Who do we call upon in today’s time as the “greatest film director of all time” or the “most influential” in cinema? The most accessible choices would be naming several rapidly due to their film masterpieces such as Francis Ford Coppola, Stanley Kubrick, Quentin Tarantino, Akira Kurosawa, Steven Spielberg, Martin Scorsese, or one of the godfathers of cinema history, Alfred Hitchcock. Each of them reinvigorated the art of moviemaking because each took audacious tactics to revamp how audiences could enjoy the theater experience constantly.
In today’s time, directors must challenge themselves to do the same. Several stand out noticeably, such as Edgar Wright, Alfonso Cuaron, Taika Waititi, Denis Villeneuve, Chloe Zhao, and Ryan Coogler. Their flavors muster unconventional storytelling and innovation. One name that has stamped itself on some fantastic works as of late and continues to distribute stellar material is Jordan Peele.
Peele has etched his name in some recent horror and comedy works, most notably his comedy series Key & Peele, Mad TV, and his onscreen (and behind-the-camera) roles in Keanu, BlacKkKlansman, Toy Story 4, and the new Candyman film releasing this month.
But, when looking at the two films he wrote and directed, he instantly moves from an independent filmmaker to one of the most influential in today’s era. Get Out, and Us are masterpieces that spew shocking social critiques on America’s history and how those elements are still carried forward in today’s time. And it is not necessarily about comparing him to Spielberg or Hitchcock, but how Peele has mastered the film craft with his mise-en-scene. He avoided the “sophomore slump” that has disrupted many aspiring filmmakers and encompasses a sense of versatility in the ever-expanding horror genre.
Get Out explores Afrofuturism, the aesthetic and philosophy of the developing intersection of the African race as a technology. The protagonist Chris, played by the brilliant Daniel Kaluuya, stumbles upon his girlfriend’s mother’s hypnosis, leading him to the “Sunken Place.” A void of space, where he cannot control his actions but rather act as a “passenger.” And when examining Chris’s floating body, it immediately ushers in a recurring theme that America is a gravesite for black culture. Emmett Till became lynched, the Omaha race riot of 1919 occurred, young black folks disappeared for profit, and the government refusing to dismantle the Plessy v. Ferguson case that endorsed white supremacy for decades.

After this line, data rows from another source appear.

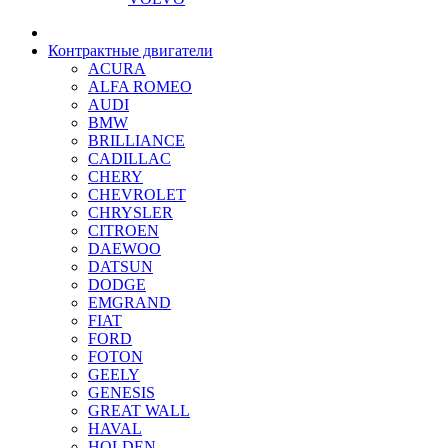
Контрактные двигатели
ACURA
ALFA ROMEO
AUDI
BMW
BRILLIANCE
CADILLAC
CHERY
CHEVROLET
CHRYSLER
CITROEN
DAEWOO
DATSUN
DODGE
EMGRAND
FIAT
FORD
FOTON
GEELY
GENESIS
GREAT WALL
HAVAL
HOLDEN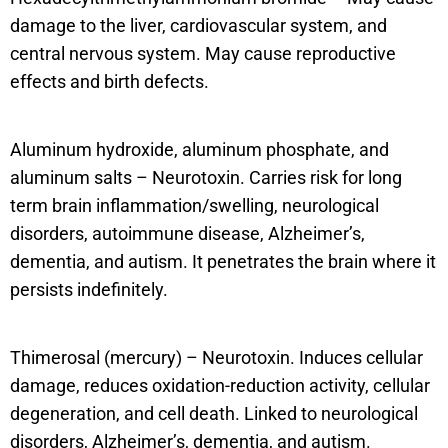
damage to the liver, cardiovascular system, and
central nervous system. May cause reproductive
effects and birth defects.
Aluminum hydroxide, aluminum phosphate, and
aluminum salts – Neurotoxin. Carries risk for long
term brain inflammation/swelling, neurological
disorders, autoimmune disease, Alzheimer’s,
dementia, and autism. It penetrates the brain where it
persists indefinitely.
Thimerosal (mercury) – Neurotoxin. Induces cellular
damage, reduces oxidation-reduction activity, cellular
degeneration, and cell death. Linked to neurological
disorders, Alzheimer’s, dementia, and autism.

Peele cleverly explores a paradox concerning slavery because slavery in its first days never had anything to do with race. Race became a concept because of the theft of black bodies, which further progressed as white folk dismantled Natives, colonized Mexicans, and destroyed the lives of Chinese and Japanese. Thus, Get Out is a metaphor for the vanishing Black American culture. How exactly can black folk “freely” continue to coexist on a colonists’ land where their brothers and sisters bled gruesomely on the same soil? The work alone solidified Peele as a genius, and it would bolster his confidence when distributing his daring second masterpiece, Us.
Peele’s second inventive work explores the themes of classism and marginalization exceptionally. The “tethered” folk become a metaphor for the social inequality America has dealt with for generations. The wealthy live freely and preside over others, while those residing at the bottom are eating scraps and subjected to the treacherous rulings of the rich and powerful. As Peele sees it, the exploration of privilege explains how entitlement and ignorance continue to blind our preaching of exceptionalism, leaving many others in despair and constant misery.
And as explained last year, the duality theme in the film implores many to question whether there is an evil side in them ready to lash out. Like the scissors and doppelgangers’ presence, there are two sides of a coin to every human being. The feature is momentous; having shown Peele’s Get Out was no fluke. Us is the epitome of America’s situational classism, where the lower classes are trapped mentally and physically and persistently shunned.
His upcoming third feature, Nope, is guaranteed to draw eyes because Jordan Peele has proven himself even in the day and age of rampaging, loud Hollywood blockbusters. He stands as a true auteur, something that rarely stays seen in the modern age of cinema. Coupled with the return of Oscar-winning performer Daniel Kaluuya and his third attempt in the horror genre ensures the public will place trust in him to deliver.
Assuming Peele has another masterpiece on his hands with Nope, he will cement his legacy and could even one day join the ranks with some of the greatest filmmakers of all time.